TGEM’s plants can be built by clustering individual modules, each with a capacity of 2,750 tons of nickel and 12,000 tons of MHP per year.
“We are scaling our production capability for those units so that we stamp them out,” Fay said. “You get really good at low-cost production system design and you create clusters of units.” TGEM’s largest under-development project in West Papua, for example, is expected to include up to 40 modules, with a yearly nickel output of 25,000 tons, scalable to 100,000, the equivalent of 400,000 tons of MHP annually.
“Many institutional clients like that [modular] flexibility,” Fay said. “For our big facility, based on their [MHP] offtake needs, they could finance a cluster of three to six units, which we would build and operate.”

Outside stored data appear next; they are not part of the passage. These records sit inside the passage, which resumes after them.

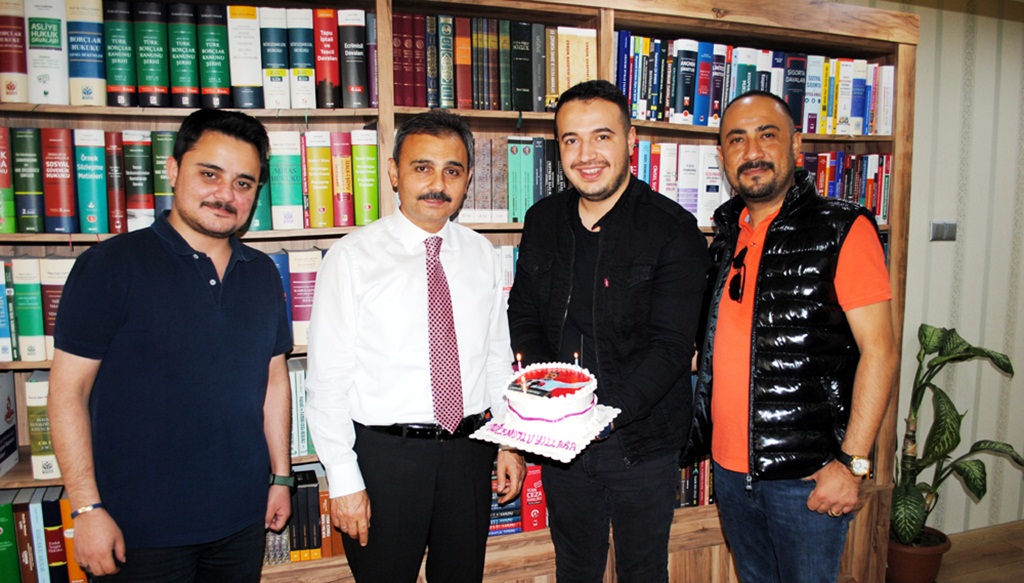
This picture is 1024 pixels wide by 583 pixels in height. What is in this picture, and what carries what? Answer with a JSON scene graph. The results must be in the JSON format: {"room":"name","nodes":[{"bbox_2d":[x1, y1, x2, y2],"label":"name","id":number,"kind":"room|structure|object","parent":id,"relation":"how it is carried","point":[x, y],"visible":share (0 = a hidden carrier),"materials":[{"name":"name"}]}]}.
{"room":"office","nodes":[
{"label":"office","id":0,"kind":"room"},
{"bbox_2d":[882,0,1023,536],"label":"wall","id":1,"kind":"structure","parent":0,"point":[941,250],"materials":[{"name":"paper"}]},
{"bbox_2d":[929,221,956,241],"label":"light switch","id":2,"kind":"object","parent":1,"relation":"attached to","point":[950,234],"visible":0.98,"materials":[{"name":"grey metal"}]},
{"bbox_2d":[933,520,1023,582],"label":"floor","id":3,"kind":"structure","parent":0,"point":[1021,554],"materials":[{"name":"brown wood"}]},
{"bbox_2d":[48,110,298,582],"label":"man","id":4,"kind":"object","parent":3,"relation":"on","point":[217,321],"visible":0.98},
{"bbox_2d":[305,115,519,582],"label":"man","id":5,"kind":"object","parent":3,"relation":"on","point":[399,235],"visible":0.98},
{"bbox_2d":[0,0,914,582],"label":"bookcase","id":6,"kind":"object","parent":3,"relation":"on","point":[356,119],"visible":0.27,"materials":[{"name":"brown wood"}]},
{"bbox_2d":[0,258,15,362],"label":"book","id":7,"kind":"object","parent":6,"relation":"in","point":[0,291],"visible":0.94,"materials":[{"name":"blue paper"}]},
{"bbox_2d":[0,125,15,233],"label":"book","id":8,"kind":"object","parent":6,"relation":"in","point":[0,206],"visible":0.96,"materials":[{"name":"paper"}]},
{"bbox_2d":[0,371,18,476],"label":"book","id":9,"kind":"object","parent":6,"relation":"in","point":[0,430],"visible":0.98,"materials":[{"name":"paper"}]},
{"bbox_2d":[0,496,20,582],"label":"book","id":10,"kind":"object","parent":6,"relation":"in","point":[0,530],"visible":0.96,"materials":[{"name":"green paper"}]},
{"bbox_2d":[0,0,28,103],"label":"book","id":11,"kind":"object","parent":6,"relation":"in","point":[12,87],"visible":0.89,"materials":[{"name":"red paper"}]},
{"bbox_2d":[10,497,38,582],"label":"book","id":12,"kind":"object","parent":6,"relation":"in","point":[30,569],"visible":0.86,"materials":[{"name":"paper"}]},
{"bbox_2d":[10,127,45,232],"label":"book","id":13,"kind":"object","parent":6,"relation":"in","point":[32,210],"visible":0.89,"materials":[{"name":"green paper"}]},
{"bbox_2d":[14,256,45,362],"label":"book","id":14,"kind":"object","parent":6,"relation":"in","point":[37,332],"visible":0.9,"materials":[{"name":"paper"}]},
{"bbox_2d":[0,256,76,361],"label":"book row","id":15,"kind":"object","parent":6,"relation":"in","point":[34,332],"visible":0.45,"materials":[{"name":"paper"}]},
{"bbox_2d":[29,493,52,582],"label":"book","id":16,"kind":"object","parent":6,"relation":"in","point":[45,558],"visible":0.81,"materials":[{"name":"blue paper"}]},
{"bbox_2d":[24,372,59,481],"label":"book","id":17,"kind":"object","parent":6,"relation":"in","point":[28,385],"visible":0.56,"materials":[{"name":"paper"}]},
{"bbox_2d":[0,486,88,582],"label":"book row","id":18,"kind":"object","parent":6,"relation":"in","point":[2,520],"visible":0.55,"materials":[{"name":"paper"}]},
{"bbox_2d":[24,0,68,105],"label":"book","id":19,"kind":"object","parent":6,"relation":"in","point":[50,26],"visible":0.87,"materials":[{"name":"white paper"}]},
{"bbox_2d":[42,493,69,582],"label":"book","id":20,"kind":"object","parent":6,"relation":"in","point":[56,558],"visible":0.78,"materials":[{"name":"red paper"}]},
{"bbox_2d":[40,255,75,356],"label":"book","id":21,"kind":"object","parent":6,"relation":"in","point":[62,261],"visible":0.53,"materials":[{"name":"paper"}]},
{"bbox_2d":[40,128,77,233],"label":"book","id":22,"kind":"object","parent":6,"relation":"in","point":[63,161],"visible":0.96,"materials":[{"name":"red paper"}]},
{"bbox_2d":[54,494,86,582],"label":"book","id":23,"kind":"object","parent":6,"relation":"in","point":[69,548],"visible":0.49,"materials":[{"name":"orange paper"}]},
{"bbox_2d":[0,127,158,233],"label":"book row","id":24,"kind":"object","parent":6,"relation":"in","point":[17,230],"visible":0.73,"materials":[{"name":"paper"}]},
{"bbox_2d":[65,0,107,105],"label":"book","id":25,"kind":"object","parent":6,"relation":"in","point":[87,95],"visible":0.86,"materials":[{"name":"blue paper"}]},
{"bbox_2d":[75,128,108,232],"label":"book","id":26,"kind":"object","parent":6,"relation":"in","point":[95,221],"visible":0.93,"materials":[{"name":"teal paper"}]},
{"bbox_2d":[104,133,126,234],"label":"book","id":27,"kind":"object","parent":6,"relation":"in","point":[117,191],"visible":0.79,"materials":[{"name":"red paper"}]},
{"bbox_2d":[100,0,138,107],"label":"book","id":28,"kind":"object","parent":6,"relation":"in","point":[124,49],"visible":0.82,"materials":[{"name":"paper"}]},
{"bbox_2d":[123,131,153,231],"label":"book","id":29,"kind":"object","parent":6,"relation":"in","point":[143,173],"visible":0.87,"materials":[{"name":"paper"}]},
{"bbox_2d":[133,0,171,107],"label":"book","id":30,"kind":"object","parent":6,"relation":"in","point":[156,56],"visible":0.92,"materials":[{"name":"paper"}]},
{"bbox_2d":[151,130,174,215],"label":"book","id":31,"kind":"object","parent":6,"relation":"in","point":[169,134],"visible":0.52,"materials":[{"name":"paper"}]},
{"bbox_2d":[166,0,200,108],"label":"book","id":32,"kind":"object","parent":6,"relation":"in","point":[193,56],"visible":0.91,"materials":[{"name":"paper"}]},
{"bbox_2d":[6,0,375,108],"label":"book row","id":33,"kind":"object","parent":6,"relation":"in","point":[34,99],"visible":0.81,"materials":[{"name":"paper"}]},
{"bbox_2d":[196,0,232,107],"label":"book","id":34,"kind":"object","parent":6,"relation":"in","point":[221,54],"visible":0.86,"materials":[{"name":"paper"}]},
{"bbox_2d":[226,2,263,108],"label":"book","id":35,"kind":"object","parent":6,"relation":"in","point":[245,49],"visible":0.92,"materials":[{"name":"paper"}]},
{"bbox_2d":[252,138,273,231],"label":"book","id":36,"kind":"object","parent":6,"relation":"in","point":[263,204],"visible":0.37,"materials":[{"name":"teal paper"}]},
{"bbox_2d":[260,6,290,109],"label":"book","id":37,"kind":"object","parent":6,"relation":"in","point":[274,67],"visible":0.92,"materials":[{"name":"paper"}]},
{"bbox_2d":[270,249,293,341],"label":"book","id":38,"kind":"object","parent":6,"relation":"in","point":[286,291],"visible":0.27,"materials":[{"name":"blue paper"}]},
{"bbox_2d":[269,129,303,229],"label":"book","id":39,"kind":"object","parent":6,"relation":"in","point":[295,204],"visible":0.95,"materials":[{"name":"paper"}]},
{"bbox_2d":[288,359,314,457],"label":"book row","id":40,"kind":"object","parent":6,"relation":"in","point":[297,376],"visible":0.23,"materials":[{"name":"paper"}]},
{"bbox_2d":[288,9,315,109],"label":"book","id":41,"kind":"object","parent":6,"relation":"in","point":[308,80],"visible":0.89,"materials":[{"name":"paper"}]},
{"bbox_2d":[263,467,344,564],"label":"book row","id":42,"kind":"object","parent":6,"relation":"in","point":[297,508],"visible":0.31,"materials":[{"name":"paper"}]},
{"bbox_2d":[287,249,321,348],"label":"book","id":43,"kind":"object","parent":6,"relation":"in","point":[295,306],"visible":0.78,"materials":[{"name":"paper"}]},
{"bbox_2d":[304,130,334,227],"label":"book","id":44,"kind":"object","parent":6,"relation":"in","point":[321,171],"visible":0.96,"materials":[{"name":"paper"}]},
{"bbox_2d":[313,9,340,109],"label":"book","id":45,"kind":"object","parent":6,"relation":"in","point":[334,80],"visible":0.85,"materials":[{"name":"red paper"}]},
{"bbox_2d":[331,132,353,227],"label":"book","id":46,"kind":"object","parent":6,"relation":"in","point":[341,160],"visible":0.89,"materials":[{"name":"red paper"}]},
{"bbox_2d":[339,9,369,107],"label":"book","id":47,"kind":"object","parent":6,"relation":"in","point":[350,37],"visible":0.93,"materials":[{"name":"paper"}]},
{"bbox_2d":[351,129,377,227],"label":"book","id":48,"kind":"object","parent":6,"relation":"in","point":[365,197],"visible":0.9,"materials":[{"name":"green paper"}]},
{"bbox_2d":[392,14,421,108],"label":"book","id":49,"kind":"object","parent":6,"relation":"in","point":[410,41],"visible":0.9,"materials":[{"name":"red paper"}]},
{"bbox_2d":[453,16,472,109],"label":"book","id":50,"kind":"object","parent":6,"relation":"in","point":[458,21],"visible":0.88,"materials":[{"name":"red paper"}]},
{"bbox_2d":[387,12,596,111],"label":"book row","id":51,"kind":"object","parent":6,"relation":"in","point":[508,23],"visible":0.78,"materials":[{"name":"paper"}]},
{"bbox_2d":[495,245,519,295],"label":"book row","id":52,"kind":"object","parent":6,"relation":"in","point":[510,285],"visible":0.09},
{"bbox_2d":[461,135,562,222],"label":"row of books","id":53,"kind":"object","parent":6,"relation":"in","point":[532,200],"visible":0.38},
{"bbox_2d":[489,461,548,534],"label":"book row","id":54,"kind":"object","parent":6,"relation":"in","point":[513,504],"visible":0.19,"materials":[{"name":"red paper"}]},
{"bbox_2d":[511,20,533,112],"label":"book","id":55,"kind":"object","parent":6,"relation":"in","point":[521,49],"visible":0.93,"materials":[{"name":"black paper"}]},
{"bbox_2d":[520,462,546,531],"label":"red book","id":56,"kind":"object","parent":6,"relation":"in","point":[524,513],"visible":0.63,"materials":[{"name":"red paper"}]},
{"bbox_2d":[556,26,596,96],"label":"book","id":57,"kind":"object","parent":6,"relation":"in","point":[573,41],"visible":0.71,"materials":[{"name":"beige paper"}]},
{"bbox_2d":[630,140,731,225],"label":"book row","id":58,"kind":"object","parent":6,"relation":"in","point":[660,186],"visible":0.34,"materials":[{"name":"paper"}]},
{"bbox_2d":[674,453,715,508],"label":"book row","id":59,"kind":"object","parent":6,"relation":"in","point":[695,474],"visible":0.13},
{"bbox_2d":[615,34,893,133],"label":"book row","id":60,"kind":"object","parent":6,"relation":"in","point":[676,106],"visible":0.65,"materials":[{"name":"paper"}]},
{"bbox_2d":[795,151,891,224],"label":"book row","id":61,"kind":"object","parent":6,"relation":"in","point":[836,195],"visible":0.33,"materials":[{"name":"paper"}]},
{"bbox_2d":[507,81,707,582],"label":"man","id":62,"kind":"object","parent":3,"relation":"on","point":[615,206],"visible":0.99},
{"bbox_2d":[469,407,619,461],"label":"cake board","id":63,"kind":"object","parent":62,"relation":"in","point":[547,450],"visible":0.56,"materials":[{"name":"white cardboard"}]},
{"bbox_2d":[497,362,602,444],"label":"cake","id":64,"kind":"object","parent":63,"relation":"on","point":[560,411],"visible":0.99,"materials":[{"name":"white food"}]},
{"bbox_2d":[515,354,527,391],"label":"candle","id":65,"kind":"object","parent":64,"relation":"in","point":[519,358],"visible":0.97,"materials":[{"name":"white wax"}]},
{"bbox_2d":[573,351,579,370],"label":"candle","id":66,"kind":"object","parent":64,"relation":"in","point":[576,359],"visible":0.89,"materials":[{"name":"white wax"}]},
{"bbox_2d":[686,87,895,582],"label":"man","id":67,"kind":"object","parent":3,"relation":"on","point":[813,498],"visible":0.99},
{"bbox_2d":[884,526,950,582],"label":"plant pot","id":68,"kind":"object","parent":3,"relation":"on","point":[915,565],"visible":0.68,"materials":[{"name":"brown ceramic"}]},
{"bbox_2d":[888,323,1023,555],"label":"potted plant","id":69,"kind":"object","parent":68,"relation":"in","point":[943,361],"visible":0.76,"materials":[{"name":"green plant"}]}
]}

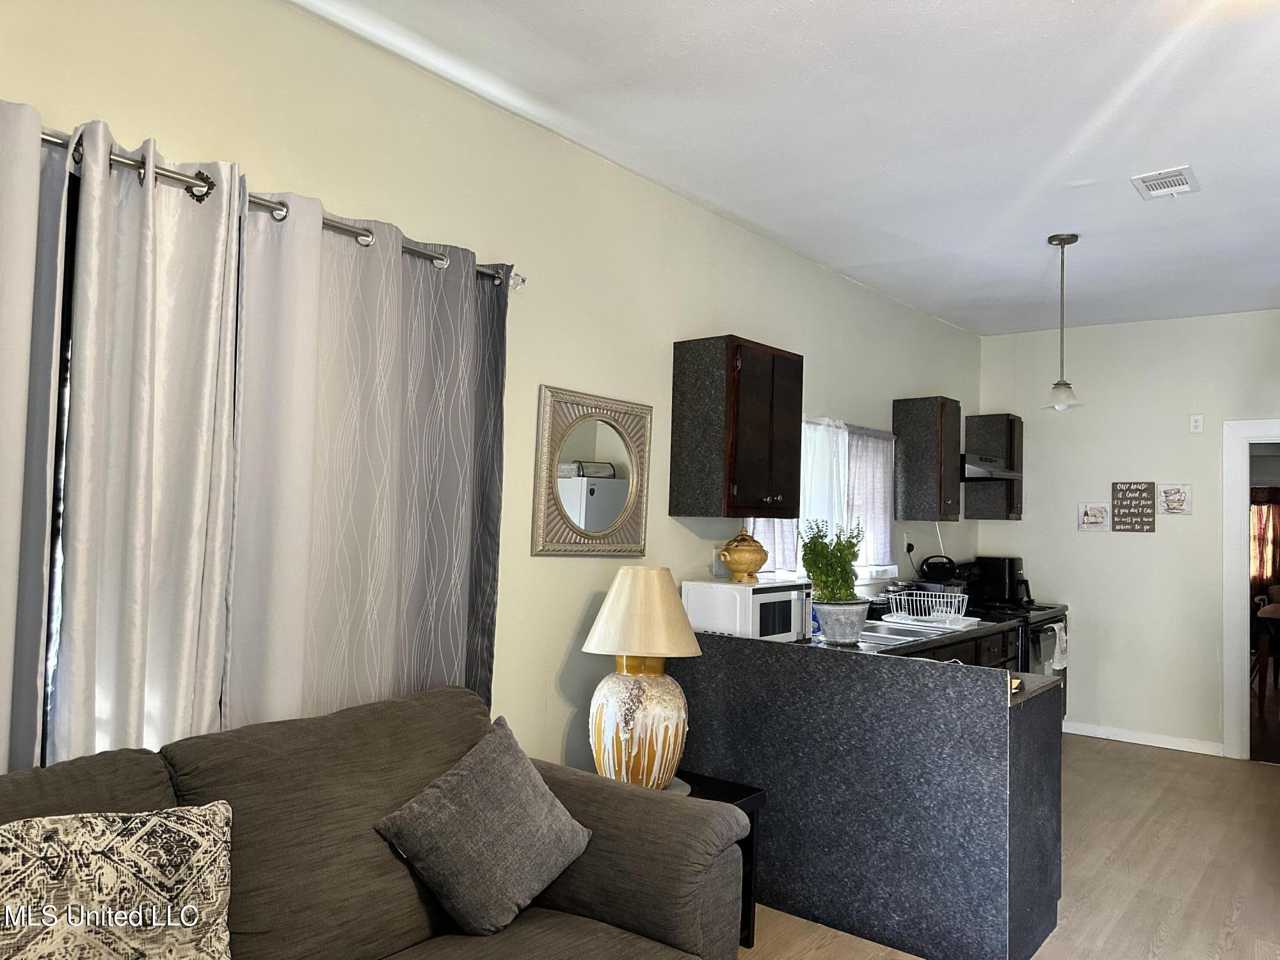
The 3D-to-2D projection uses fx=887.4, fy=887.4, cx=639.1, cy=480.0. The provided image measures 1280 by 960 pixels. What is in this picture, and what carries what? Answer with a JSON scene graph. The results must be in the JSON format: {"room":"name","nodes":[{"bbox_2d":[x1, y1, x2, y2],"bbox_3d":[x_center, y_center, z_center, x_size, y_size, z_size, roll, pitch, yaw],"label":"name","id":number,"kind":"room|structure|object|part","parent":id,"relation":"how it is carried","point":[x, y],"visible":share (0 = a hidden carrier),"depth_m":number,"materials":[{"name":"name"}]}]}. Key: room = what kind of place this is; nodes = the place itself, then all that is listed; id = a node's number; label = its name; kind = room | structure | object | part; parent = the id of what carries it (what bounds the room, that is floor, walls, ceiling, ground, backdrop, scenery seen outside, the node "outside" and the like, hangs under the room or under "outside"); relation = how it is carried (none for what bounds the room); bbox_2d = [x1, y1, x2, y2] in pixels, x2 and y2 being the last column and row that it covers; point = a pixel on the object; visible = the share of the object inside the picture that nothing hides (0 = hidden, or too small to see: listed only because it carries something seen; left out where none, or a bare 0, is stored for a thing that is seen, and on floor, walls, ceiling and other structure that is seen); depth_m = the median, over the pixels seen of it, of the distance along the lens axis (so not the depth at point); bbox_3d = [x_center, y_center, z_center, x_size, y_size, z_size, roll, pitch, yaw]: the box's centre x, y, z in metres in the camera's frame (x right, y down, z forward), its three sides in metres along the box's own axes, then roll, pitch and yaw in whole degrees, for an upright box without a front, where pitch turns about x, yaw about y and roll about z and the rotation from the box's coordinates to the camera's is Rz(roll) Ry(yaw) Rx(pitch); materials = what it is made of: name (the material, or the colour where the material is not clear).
{"room":"living room","nodes":[
{"label":"living room","id":0,"kind":"room"},
{"bbox_2d":[1,0,979,778],"bbox_3d":[-0.083,0.161,3.609,0.139,2.852,8.151,-1,-4,39],"label":"left wall","id":1,"kind":"structure","parent":0,"point":[727,310],"depth_m":3.15,"materials":[{"name":"beige paint"}]},
{"bbox_2d":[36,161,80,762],"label":"window","id":2,"kind":"structure","parent":1,"relation":"in","point":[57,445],"depth_m":2.04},
{"bbox_2d":[39,124,525,288],"bbox_3d":[-1.239,-0.739,2.032,0.158,0.072,2.663,-1,-4,39],"label":"curtain rod","id":3,"kind":"object","parent":1,"relation":"attached to","point":[499,278],"visible":0.51,"depth_m":2.26,"materials":[{"name":"silver metal"}]},
{"bbox_2d":[0,97,69,771],"bbox_3d":[-1.537,0.232,1.544,0.105,2.123,0.884,-1,-4,39],"label":"gray curtain","id":4,"kind":"object","parent":3,"relation":"hanging from","point":[38,146],"visible":0.93,"depth_m":1.86,"materials":[{"name":"fabric"}]},
{"bbox_2d":[50,115,243,767],"bbox_3d":[-1.140,0.262,2.057,0.106,2.086,0.430,-1,-4,39],"label":"gray curtain","id":5,"kind":"object","parent":3,"relation":"hanging from","point":[152,240],"visible":0.78,"depth_m":2.05,"materials":[{"name":"grey fabric"}]},
{"bbox_2d":[220,187,509,730],"bbox_3d":[-0.742,0.283,2.565,0.100,2.074,0.927,-1,-4,39],"label":"gray curtain","id":6,"kind":"object","parent":3,"relation":"hanging from","point":[454,555],"visible":0.78,"depth_m":2.50,"materials":[{"name":"fabric"}]},
{"bbox_2d":[531,386,652,556],"bbox_3d":[-0.162,-0.020,3.373,0.036,0.621,0.611,-1,-4,39],"label":"mirror","id":7,"kind":"object","parent":1,"relation":"attached to","point":[613,509],"visible":1,"depth_m":3.34,"materials":[{"name":"mirror"}]},
{"bbox_2d":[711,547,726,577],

Another problem with HPAL nickel processing is that it produces a lot of waste, which, alongside reports of deforestation, coal pollution, and worker deaths, has contributed to recent increased scrutiny of the Indonesian nickel industry.
Andrew Mitchell, director of nickel research for Wood Mackenzie, says that waste is actually one of its biggest issues. “With HPAL, you generate 1.4 to 1.6 tons of waste for every ton you process, and you’ve got to stick that somewhere, and that’s an awful lot of waste,” he said. “They have to dry stack it, and in a high rainfall area that is seismically active, that is not without its risks.”
That’s something that TGEM claims to have solved. Through its STAL technology, the company is able to extract other materials from the laterite ore — including iron, magnesium, and aluminum — and turn them into potential revenue-generating products, such as magnesium hydroxide for fertilizers and iron oxide for steel.
Challenges ahead
As promising as TGEM’s strategy sounds, it’s not an easy time for nickel companies.
“The global demand outlook for nickel has shifted significantly and is less promising than before,” Mitchell said, noting that the change is due both to recent policy changes under the Trump administration, which have reduced the outlook for EV adoption and electrification in general, and to nickel-free LFP batteries becoming more dominant.
An important part of TGEM’s strategy lies in its ability to produce “green” nickel.
“In the current oversupplied market, it’s doubtful that companies would be willing to pay extra for a product that is ‘greener,’” Mitchell said; he added, however, that “some might be willing to pay extra for a product that helps them comply with FEOC regulations.”
Plus, with many of the Inflation Reduction Act’s clean energy incentives removed or reduced by the GOP since Trump took office, targeting the U.S. market has become harder, especially considering the country currently lacks plants to process MHP.
And the uncertain tariff outlook makes things even more complicated. At the moment, the U.S. has put a 19% blanket tariff on Indonesia, but Fay hopes the two countries will negotiate carve-outs for Indonesia’s biggest trade items, including nickel.
Still, Fay is optimistic. While the EV industry has so far been the main offtaker of MHP, the product can “feed the battery world” more broadly, including energy storage systems; and high-purity nickel can also be used in electronics and the defense industry.
The market’s demand for the company’s FEOC-compliant nickel is “increasingly urgent,” he said. So in the short term, TGEM is both working to ship MHP to U.S.-headquartered companies, and considering partnering with some of them to develop facilities to process it in Indonesia. In the next three years, Fay’s ultimate goal is to introduce TGEM to the U.S. capital markets; he is also considering a potential IPO.